Russians are participating in a seven-day vote on constitutional amendments that would enable President Vladimir Putin to stay in office until 2036 by resetting the clock on his term limits.
Russians have gone to the polls to cast early ballots in a nationwide referendum on constitutional reforms that could see President Vladimir Putin remain in power until 2036.
Election officials opened polling stations in the run-up to the official voting day on July 1 to reduce the risk of overcrowding that could spread coronavirus infections.
Masks and disinfectant gels have been made available to 110 million eligible voters across 10 time zones, and Russians in Vladivostok in the Far East cast ballots wearing masks as election officials distributed ballot papers in gloves.
The Kremlin reluctantly postponed the vote that was originally scheduled for April 22 as Covid-19 infections increased and officials imposed restrictions to slow the pandemic.
Putin –– in power as president or prime minister since 1999 introduced the reforms to the 1993 constitution in January.
They were hastily adopted by both houses of parliament and regional lawmakers and the outcome of the referendum is seen as a foregone conclusion.
Putin insisted that Russians vote on the changes even though a referendum is not legally required, arguing a plebiscite would give the amendments legitimacy.
The vote comes after columns of tanks and troops paraded through Moscow on Wednesday as Putin presided over grand World War II commemorations.
'President for life'
Opposition campaigner Alexei Navalny has slammed the vote as a populist ploy designed to give Putin the right to be "president for life."

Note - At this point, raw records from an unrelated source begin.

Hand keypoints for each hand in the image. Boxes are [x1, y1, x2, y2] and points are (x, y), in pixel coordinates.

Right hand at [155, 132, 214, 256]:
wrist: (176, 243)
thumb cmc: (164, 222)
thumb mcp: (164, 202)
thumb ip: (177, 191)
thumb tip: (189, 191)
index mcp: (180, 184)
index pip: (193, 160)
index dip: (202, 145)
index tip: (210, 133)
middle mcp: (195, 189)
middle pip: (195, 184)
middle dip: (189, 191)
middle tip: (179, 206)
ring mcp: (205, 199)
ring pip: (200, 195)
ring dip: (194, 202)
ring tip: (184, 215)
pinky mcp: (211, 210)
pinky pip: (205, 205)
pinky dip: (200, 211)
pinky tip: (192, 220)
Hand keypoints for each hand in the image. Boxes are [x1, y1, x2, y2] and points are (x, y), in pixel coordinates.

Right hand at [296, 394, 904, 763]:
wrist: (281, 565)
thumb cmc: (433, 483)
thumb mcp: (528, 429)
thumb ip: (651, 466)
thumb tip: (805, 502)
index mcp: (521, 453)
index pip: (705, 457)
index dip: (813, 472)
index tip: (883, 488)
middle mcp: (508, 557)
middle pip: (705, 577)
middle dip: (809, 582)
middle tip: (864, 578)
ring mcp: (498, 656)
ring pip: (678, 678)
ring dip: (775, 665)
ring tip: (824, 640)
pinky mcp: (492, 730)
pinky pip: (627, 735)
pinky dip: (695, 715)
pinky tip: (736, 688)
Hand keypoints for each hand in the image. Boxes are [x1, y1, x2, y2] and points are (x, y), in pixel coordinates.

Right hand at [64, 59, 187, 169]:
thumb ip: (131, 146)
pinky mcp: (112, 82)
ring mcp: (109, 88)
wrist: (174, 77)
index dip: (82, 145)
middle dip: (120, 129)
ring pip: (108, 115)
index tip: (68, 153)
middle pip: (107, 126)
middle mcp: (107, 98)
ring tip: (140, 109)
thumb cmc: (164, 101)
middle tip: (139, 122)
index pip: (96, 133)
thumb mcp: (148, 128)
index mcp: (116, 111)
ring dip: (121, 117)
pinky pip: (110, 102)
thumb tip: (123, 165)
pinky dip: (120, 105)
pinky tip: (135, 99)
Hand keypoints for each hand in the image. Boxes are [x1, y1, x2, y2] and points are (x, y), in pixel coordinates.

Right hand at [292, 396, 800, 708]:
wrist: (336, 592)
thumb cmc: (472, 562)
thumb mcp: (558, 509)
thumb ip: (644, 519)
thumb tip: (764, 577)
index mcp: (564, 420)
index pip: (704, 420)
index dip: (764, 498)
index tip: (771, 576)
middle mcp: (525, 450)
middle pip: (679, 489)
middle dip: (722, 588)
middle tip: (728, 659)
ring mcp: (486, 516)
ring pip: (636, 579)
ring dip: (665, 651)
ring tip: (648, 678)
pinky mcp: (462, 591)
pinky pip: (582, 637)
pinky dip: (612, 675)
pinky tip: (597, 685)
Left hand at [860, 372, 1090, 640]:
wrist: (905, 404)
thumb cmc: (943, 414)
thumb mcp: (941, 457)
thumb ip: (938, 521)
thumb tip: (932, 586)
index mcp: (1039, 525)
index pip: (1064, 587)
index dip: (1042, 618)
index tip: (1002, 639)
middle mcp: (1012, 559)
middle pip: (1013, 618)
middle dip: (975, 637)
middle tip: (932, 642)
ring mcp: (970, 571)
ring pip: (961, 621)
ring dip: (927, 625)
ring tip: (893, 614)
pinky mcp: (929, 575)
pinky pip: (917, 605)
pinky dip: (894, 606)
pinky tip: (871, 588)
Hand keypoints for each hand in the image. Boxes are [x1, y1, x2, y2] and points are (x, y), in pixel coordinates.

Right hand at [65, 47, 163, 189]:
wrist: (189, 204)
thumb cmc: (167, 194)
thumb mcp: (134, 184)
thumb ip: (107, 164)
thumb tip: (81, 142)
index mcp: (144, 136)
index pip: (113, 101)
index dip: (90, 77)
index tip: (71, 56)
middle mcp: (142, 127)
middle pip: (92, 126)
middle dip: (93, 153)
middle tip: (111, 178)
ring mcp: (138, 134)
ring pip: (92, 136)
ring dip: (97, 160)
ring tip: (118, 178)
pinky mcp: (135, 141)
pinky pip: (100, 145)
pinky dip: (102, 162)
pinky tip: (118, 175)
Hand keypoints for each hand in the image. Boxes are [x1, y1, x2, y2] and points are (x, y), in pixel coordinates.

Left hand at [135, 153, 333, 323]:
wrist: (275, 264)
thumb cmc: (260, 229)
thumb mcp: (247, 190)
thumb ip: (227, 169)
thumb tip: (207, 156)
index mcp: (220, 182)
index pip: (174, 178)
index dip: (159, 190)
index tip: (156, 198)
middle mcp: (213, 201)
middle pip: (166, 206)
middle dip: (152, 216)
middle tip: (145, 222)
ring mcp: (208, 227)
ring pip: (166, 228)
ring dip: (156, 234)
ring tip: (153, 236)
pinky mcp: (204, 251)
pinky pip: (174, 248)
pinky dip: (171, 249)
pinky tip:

"It is a violation of the constitution, a coup," he has said.
Among other changes, the reforms would reset Putin's presidential term-limit clock to zero, allowing him to run two more times and potentially stay in the Kremlin until 2036.
Under current rules, the 67-year-old's current term in the Kremlin would expire in 2024.
Sergey Panov, a 45-year-old voter in Russia's second-largest city of Saint Petersburg, said he drove to his polling station before work specially to vote against the reforms.
"This is the only thing I can do to keep my conscience clear and so I know that I did everything I could, even if it doesn't affect the final result," he said.
Vote faces little protest
The country’s divided opposition, meanwhile, has failed to mobilise a significant protest amid the audacious election campaign and the weeklong voting that begins with early balloting on Thursday.
Instead, critics are raising questions about the vote's legitimacy.
“Nothing will prevent the Kremlin from getting the formal result they need,” said former Kremlin speechwriter-turned-political analyst Abbas Gallyamov.
Some Moscow politicians and journalists launched a “No!” campaign against the amendments, but the virus lockdown prohibited rallies, and authorities have detained even single pickets.
Most of the operations took place online.
Live YouTube rallies and hashtag campaigns on social media revealed that a significant number of people don’t support the amendments, said Yulia Galyamina, one of the founders of “No!”
However, she admitted it could not compete with the Kremlin's operation.
“Society is under the influence of ubiquitous (state) propaganda. We have neither the resources, nor the opportunity, to organise propaganda of this scale,” Galyamina said.
Authorities have turned to using incentives.
In the Siberian Krasnoyarsk region, a constitutional quiz has been organised –– conveniently near polling stations –– with top prizes of a car or an apartment.
Moscow authorities have allocated $145 million (10 billion rubles) for gift certificates to shops and restaurants for voters.
Moscow Mayor Sergei Sobyanin described the reforms as necessary if the country wanted to "guarantee stability."
After casting his ballot without a mask or gloves in Moscow, former president and prime minister Dmitry Medvedev said the reforms would protect people who had lost income or their jobs due to the pandemic.
They will "ensure targeted support to people, and help families with many children," he told reporters.
Putin said last week he had not decided whether to seek another term, but added that it was important that he have the option of running again.
"We must work and not look for successors," he said.
All-time low ratings
With the revised constitution already on sale in Moscow bookstores, the outcome is largely seen as a foregone conclusion.
Experts at state-run pollster VTsIOM this week projected that as many as 71 percent of voters would cast their ballots in favour of the reforms.
Yet the vote comes as Putin is suffering historically low approval ratings over his handling of the coronavirus pandemic and the economy.
The independent polling group Levada published a survey last month that showed his ratings at an all-time low of 59 percent.
But on top of resetting Putin's term limits, the reforms promise to enshrine conservative values that the Kremlin hopes will resonate with voters and attract a large turnout.
They include a mention of Russians' "faith in God" despite a long history as a secular country, and a stipulation effectively banning gay marriage.
READ MORE: Analysis: What keeps Putin in power?
The reforms would also consolidate presidential powers by allowing Putin to nominate top officials and guarantee the minimum wage will be no less than the minimum subsistence level.
Ballot leaflets, posters, and billboards throughout Moscow do not mention Putin or lengthening the president's term limits.
The campaign instead features scenes from family life, like a child kissing her grandmother with the slogan "for a guaranteed retirement."